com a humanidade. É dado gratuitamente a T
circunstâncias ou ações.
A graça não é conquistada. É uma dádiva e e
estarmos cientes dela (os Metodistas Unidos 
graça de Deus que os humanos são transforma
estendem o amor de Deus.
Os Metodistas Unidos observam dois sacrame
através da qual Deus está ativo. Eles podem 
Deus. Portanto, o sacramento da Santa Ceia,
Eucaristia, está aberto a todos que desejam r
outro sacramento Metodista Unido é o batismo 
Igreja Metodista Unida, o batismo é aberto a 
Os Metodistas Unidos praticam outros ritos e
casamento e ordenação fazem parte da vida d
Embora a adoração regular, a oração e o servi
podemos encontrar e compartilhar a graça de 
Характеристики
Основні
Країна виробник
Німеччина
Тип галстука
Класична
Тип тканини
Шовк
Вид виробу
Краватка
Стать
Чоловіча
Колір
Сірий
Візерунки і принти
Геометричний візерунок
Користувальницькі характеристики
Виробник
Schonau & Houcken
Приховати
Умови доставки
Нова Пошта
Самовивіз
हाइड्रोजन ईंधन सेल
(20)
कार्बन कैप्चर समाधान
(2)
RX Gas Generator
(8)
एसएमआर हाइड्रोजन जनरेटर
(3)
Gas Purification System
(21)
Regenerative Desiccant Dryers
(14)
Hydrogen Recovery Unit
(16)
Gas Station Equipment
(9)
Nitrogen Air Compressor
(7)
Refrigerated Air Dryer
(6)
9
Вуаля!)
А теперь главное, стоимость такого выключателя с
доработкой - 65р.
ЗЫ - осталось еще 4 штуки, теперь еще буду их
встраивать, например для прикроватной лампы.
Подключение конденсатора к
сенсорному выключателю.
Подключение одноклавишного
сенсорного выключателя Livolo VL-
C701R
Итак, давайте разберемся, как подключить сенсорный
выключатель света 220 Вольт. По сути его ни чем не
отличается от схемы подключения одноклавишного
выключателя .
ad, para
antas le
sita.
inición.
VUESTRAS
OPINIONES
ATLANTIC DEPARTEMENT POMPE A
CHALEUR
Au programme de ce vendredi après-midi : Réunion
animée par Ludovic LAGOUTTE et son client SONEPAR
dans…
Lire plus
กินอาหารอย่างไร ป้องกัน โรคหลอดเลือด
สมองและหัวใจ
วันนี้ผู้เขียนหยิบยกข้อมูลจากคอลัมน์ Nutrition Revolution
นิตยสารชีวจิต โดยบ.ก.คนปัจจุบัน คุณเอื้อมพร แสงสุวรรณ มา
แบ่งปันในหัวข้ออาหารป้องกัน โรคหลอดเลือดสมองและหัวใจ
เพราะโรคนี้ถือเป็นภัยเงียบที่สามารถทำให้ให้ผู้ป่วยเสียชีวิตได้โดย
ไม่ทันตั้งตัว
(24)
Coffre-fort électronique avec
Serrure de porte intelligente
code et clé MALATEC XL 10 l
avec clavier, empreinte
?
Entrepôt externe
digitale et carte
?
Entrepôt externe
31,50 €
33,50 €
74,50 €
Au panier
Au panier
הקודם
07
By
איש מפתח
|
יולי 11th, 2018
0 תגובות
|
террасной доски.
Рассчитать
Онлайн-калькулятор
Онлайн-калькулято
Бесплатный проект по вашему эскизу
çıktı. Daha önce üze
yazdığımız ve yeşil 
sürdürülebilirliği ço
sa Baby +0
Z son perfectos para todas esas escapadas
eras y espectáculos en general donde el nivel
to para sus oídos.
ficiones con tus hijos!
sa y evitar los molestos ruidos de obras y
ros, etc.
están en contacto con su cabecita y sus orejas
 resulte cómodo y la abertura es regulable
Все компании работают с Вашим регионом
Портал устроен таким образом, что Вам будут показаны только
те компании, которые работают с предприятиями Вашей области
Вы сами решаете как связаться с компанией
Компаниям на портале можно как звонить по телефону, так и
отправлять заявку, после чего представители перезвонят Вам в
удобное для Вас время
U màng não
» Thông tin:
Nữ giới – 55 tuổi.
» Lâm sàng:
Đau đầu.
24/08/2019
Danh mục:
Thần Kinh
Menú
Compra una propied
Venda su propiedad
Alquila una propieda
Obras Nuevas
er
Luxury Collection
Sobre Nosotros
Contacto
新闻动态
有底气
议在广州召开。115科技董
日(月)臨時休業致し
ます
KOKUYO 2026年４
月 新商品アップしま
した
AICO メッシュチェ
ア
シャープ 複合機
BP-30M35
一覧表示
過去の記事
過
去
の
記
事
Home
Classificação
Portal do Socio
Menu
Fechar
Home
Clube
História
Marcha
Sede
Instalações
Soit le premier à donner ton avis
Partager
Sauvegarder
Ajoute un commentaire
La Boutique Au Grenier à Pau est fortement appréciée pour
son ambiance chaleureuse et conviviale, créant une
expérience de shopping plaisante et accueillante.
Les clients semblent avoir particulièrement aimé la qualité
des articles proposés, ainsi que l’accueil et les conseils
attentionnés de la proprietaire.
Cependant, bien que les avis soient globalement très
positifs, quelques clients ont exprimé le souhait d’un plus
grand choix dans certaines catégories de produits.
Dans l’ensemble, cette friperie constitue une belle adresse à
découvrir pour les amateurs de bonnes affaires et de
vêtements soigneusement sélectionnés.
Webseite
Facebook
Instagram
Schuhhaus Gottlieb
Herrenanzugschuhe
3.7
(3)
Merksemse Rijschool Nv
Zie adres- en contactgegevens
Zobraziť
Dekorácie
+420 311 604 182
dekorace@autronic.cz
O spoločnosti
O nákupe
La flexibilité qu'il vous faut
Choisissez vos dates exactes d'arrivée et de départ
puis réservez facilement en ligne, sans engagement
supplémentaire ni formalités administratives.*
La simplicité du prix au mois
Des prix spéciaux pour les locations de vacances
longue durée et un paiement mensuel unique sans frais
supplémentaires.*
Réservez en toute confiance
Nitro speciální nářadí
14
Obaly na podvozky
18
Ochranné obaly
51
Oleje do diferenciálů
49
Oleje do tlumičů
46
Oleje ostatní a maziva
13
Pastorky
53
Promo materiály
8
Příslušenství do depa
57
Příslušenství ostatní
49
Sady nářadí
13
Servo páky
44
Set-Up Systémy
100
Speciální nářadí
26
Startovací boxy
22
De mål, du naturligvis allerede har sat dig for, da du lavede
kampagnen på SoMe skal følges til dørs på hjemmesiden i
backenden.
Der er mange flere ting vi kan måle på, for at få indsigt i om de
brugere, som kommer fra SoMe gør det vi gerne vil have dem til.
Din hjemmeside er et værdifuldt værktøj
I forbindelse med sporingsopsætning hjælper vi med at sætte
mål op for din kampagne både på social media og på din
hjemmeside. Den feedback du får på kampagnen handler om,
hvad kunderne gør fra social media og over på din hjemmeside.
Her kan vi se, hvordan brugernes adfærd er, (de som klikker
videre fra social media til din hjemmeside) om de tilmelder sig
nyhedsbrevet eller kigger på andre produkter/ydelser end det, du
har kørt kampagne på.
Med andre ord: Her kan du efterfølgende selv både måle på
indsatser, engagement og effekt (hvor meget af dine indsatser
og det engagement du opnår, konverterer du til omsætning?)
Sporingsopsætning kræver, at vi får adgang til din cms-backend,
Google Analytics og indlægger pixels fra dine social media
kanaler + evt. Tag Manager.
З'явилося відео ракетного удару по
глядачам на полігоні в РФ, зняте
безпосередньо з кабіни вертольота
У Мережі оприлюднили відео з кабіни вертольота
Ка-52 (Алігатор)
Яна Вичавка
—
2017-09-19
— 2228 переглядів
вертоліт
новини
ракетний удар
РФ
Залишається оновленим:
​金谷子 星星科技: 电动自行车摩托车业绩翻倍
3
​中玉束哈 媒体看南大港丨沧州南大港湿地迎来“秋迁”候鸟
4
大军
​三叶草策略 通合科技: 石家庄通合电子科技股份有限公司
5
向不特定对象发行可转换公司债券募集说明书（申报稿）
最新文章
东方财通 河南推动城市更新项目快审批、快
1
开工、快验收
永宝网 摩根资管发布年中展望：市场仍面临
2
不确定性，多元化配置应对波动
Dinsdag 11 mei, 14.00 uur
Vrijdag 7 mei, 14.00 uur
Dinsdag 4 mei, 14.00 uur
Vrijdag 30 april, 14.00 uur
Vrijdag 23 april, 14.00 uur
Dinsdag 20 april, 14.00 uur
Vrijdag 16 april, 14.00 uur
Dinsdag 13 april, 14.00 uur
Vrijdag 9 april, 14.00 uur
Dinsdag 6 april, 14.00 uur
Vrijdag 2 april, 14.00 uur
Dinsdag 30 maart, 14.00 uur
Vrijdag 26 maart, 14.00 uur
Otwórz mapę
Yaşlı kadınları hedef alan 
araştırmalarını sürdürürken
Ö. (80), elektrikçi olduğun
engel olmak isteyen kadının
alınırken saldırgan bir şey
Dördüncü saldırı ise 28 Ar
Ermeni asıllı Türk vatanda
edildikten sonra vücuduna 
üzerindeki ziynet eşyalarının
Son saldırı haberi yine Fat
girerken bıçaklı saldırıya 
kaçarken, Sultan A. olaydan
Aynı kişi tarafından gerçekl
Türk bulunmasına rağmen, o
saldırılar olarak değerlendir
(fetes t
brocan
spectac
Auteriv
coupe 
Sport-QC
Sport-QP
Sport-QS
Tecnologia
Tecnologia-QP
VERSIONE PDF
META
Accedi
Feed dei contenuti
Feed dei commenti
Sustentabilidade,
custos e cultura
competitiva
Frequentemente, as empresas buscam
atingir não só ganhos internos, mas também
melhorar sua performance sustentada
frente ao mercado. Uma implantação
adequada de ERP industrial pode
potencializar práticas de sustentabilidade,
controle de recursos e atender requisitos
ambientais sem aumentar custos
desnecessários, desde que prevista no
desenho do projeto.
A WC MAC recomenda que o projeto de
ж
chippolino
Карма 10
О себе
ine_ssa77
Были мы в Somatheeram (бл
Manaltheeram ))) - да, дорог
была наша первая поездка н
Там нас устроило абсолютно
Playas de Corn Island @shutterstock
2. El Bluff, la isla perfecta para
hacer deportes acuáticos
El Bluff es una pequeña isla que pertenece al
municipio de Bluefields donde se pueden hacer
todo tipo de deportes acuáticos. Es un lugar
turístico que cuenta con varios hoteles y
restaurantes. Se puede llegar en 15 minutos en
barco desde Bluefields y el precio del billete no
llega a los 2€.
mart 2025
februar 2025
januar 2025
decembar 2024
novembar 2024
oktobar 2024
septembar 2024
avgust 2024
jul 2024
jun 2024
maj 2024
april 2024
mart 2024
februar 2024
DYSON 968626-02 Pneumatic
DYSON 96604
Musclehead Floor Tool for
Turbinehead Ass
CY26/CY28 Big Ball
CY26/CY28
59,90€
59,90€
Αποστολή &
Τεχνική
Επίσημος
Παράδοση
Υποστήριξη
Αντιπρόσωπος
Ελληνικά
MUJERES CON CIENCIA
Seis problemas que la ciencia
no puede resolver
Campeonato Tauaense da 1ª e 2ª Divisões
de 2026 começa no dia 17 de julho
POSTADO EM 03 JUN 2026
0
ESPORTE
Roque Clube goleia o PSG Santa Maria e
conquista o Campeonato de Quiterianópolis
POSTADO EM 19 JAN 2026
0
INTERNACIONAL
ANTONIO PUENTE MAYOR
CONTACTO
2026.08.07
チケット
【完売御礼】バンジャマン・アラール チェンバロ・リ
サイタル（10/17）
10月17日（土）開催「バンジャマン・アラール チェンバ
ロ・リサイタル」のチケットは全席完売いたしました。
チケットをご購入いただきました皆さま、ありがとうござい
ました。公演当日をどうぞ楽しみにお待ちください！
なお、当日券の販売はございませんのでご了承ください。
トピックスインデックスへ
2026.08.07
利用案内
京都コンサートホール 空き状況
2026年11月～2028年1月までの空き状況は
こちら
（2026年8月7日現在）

________________

### The task
Pick out every line of the records above that contains the word "kampagnen", and copy each of those lines in full.

### Response area
kampagnen på SoMe skal følges til dørs på hjemmesiden i
hjemmeside. Den feedback du får på kampagnen handler om,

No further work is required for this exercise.